• Text:
※
The comparison report includes:

- **Job metadata**: Job ID, node, mode, duration for each phase
- **Baseline locations**: Paths to saved Criterion baselines
- **critcmp output**: Detailed performance comparison (if available)
- **Status tracking**: Success/timeout/failure for each phase

Criterion baselines are saved as:

- `denseslotmap`: Default DenseSlotMap backend (enabled by default)
- `slotmap`: SlotMap backend (run with `--no-default-features`)

These can be compared using `critcmp slotmap denseslotmap` or Criterion's CLI tools.

**Common Issues**:

1. **Module loading failures**: Script continues with PATH-based Rust/Python if modules unavailable
2. **NFS .nfs* files**: `cargo clean` warnings are expected on shared filesystems, script continues
3. **Timeout before completion**: Increase time limit with `--time=` or use standard mode instead of `--large`
4. **Missing critcmp**: Install with `cargo install critcmp` for detailed comparison output

**Environment Variables**:

- `BENCH_LARGE_SCALE=1`: Automatically set when using `--large` flag
- `CARGO_TARGET_DIR`: Set to node-local scratch for faster builds
- `CARGO_UPDATE_IN_JOB=1`: Optional, runs `cargo update` before benchmarks (default: skip)
※
• Your tasks:
A) In the benchmark documentation, what command installs critcmp?
B) From the benchmark documentation, extract everything from "- **Status tracking**: Success/timeout/failure" down to "(enabled by default)", unchanged.
C) Extend the benchmark documentation beyond its final line, keeping its format and tone.
The material after this point has no connection to the benchmark documentation.

• Data extract:
※
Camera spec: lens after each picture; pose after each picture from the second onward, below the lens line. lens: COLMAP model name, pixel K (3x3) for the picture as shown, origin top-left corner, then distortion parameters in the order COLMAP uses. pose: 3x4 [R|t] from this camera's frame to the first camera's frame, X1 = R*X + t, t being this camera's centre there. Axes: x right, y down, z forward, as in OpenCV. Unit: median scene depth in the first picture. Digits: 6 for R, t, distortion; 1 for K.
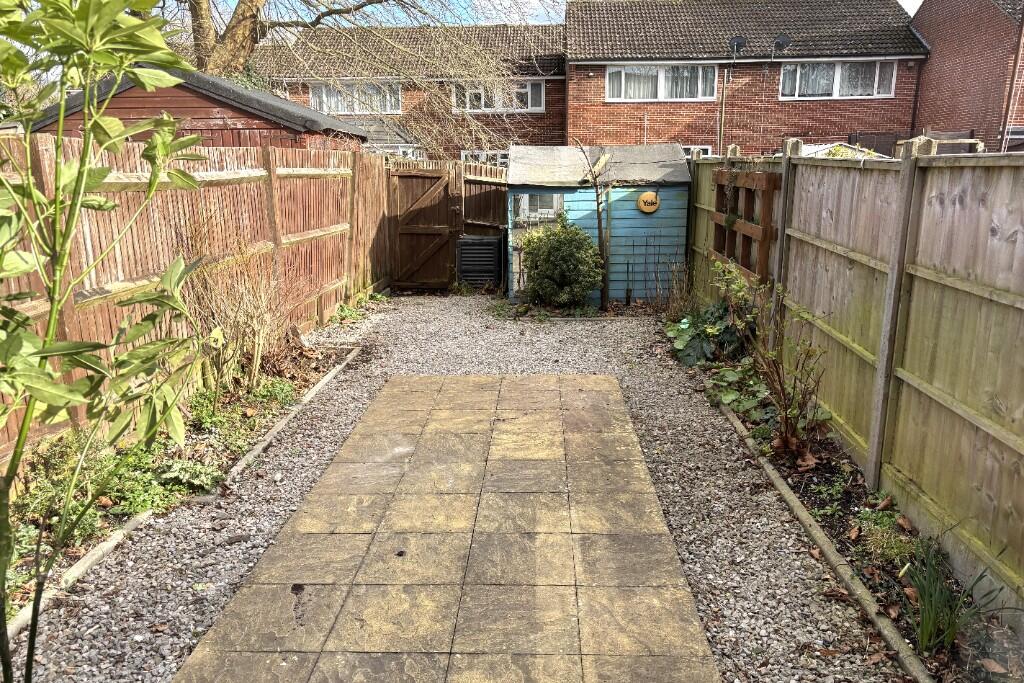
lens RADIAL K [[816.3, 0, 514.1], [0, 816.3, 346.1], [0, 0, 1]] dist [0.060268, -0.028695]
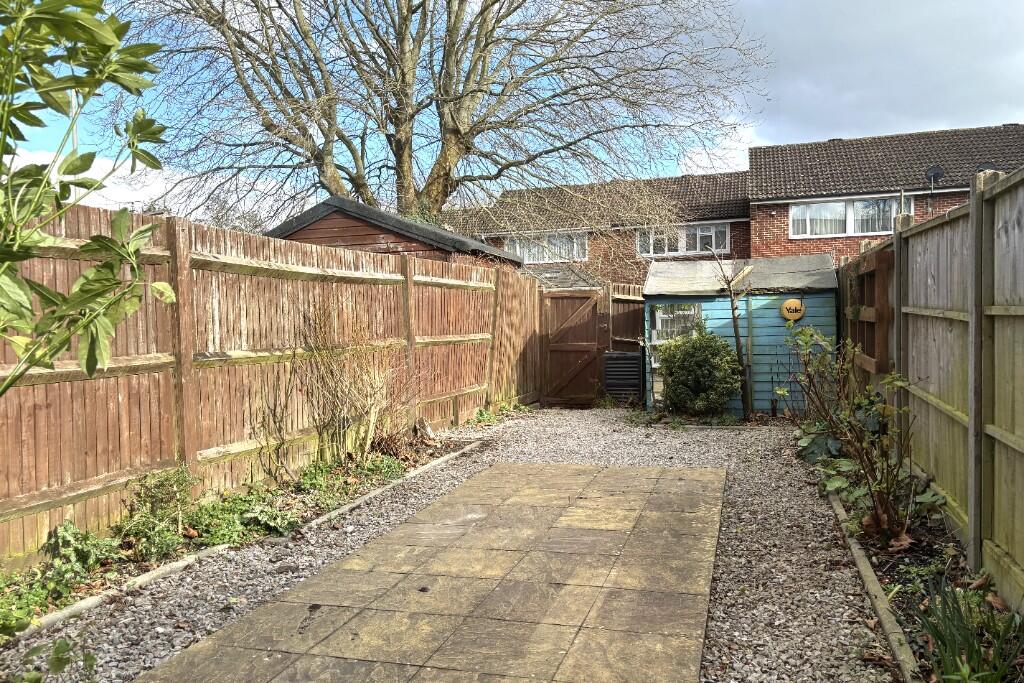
※
• Expected responses:
A) `cargo install critcmp`

B)
- **Status tracking**: Success/timeout/failure for each phase

Criterion baselines are saved as:

- `denseslotmap`: Default DenseSlotMap backend (enabled by default)

C)
- `PROJECT_DIR`: Project root directory (default: current directory)

**Related**: See [Issue #74](https://github.com/acgetchell/delaunay/issues/74) for Phase 4 storage backend evaluation.

**Dependencies**: Slurm, Rust toolchain, cargo, uv, GNU coreutils, optional critcmp

---

#### `run_all_examples.sh`

**Purpose**: Executes all example programs in the project to verify functionality.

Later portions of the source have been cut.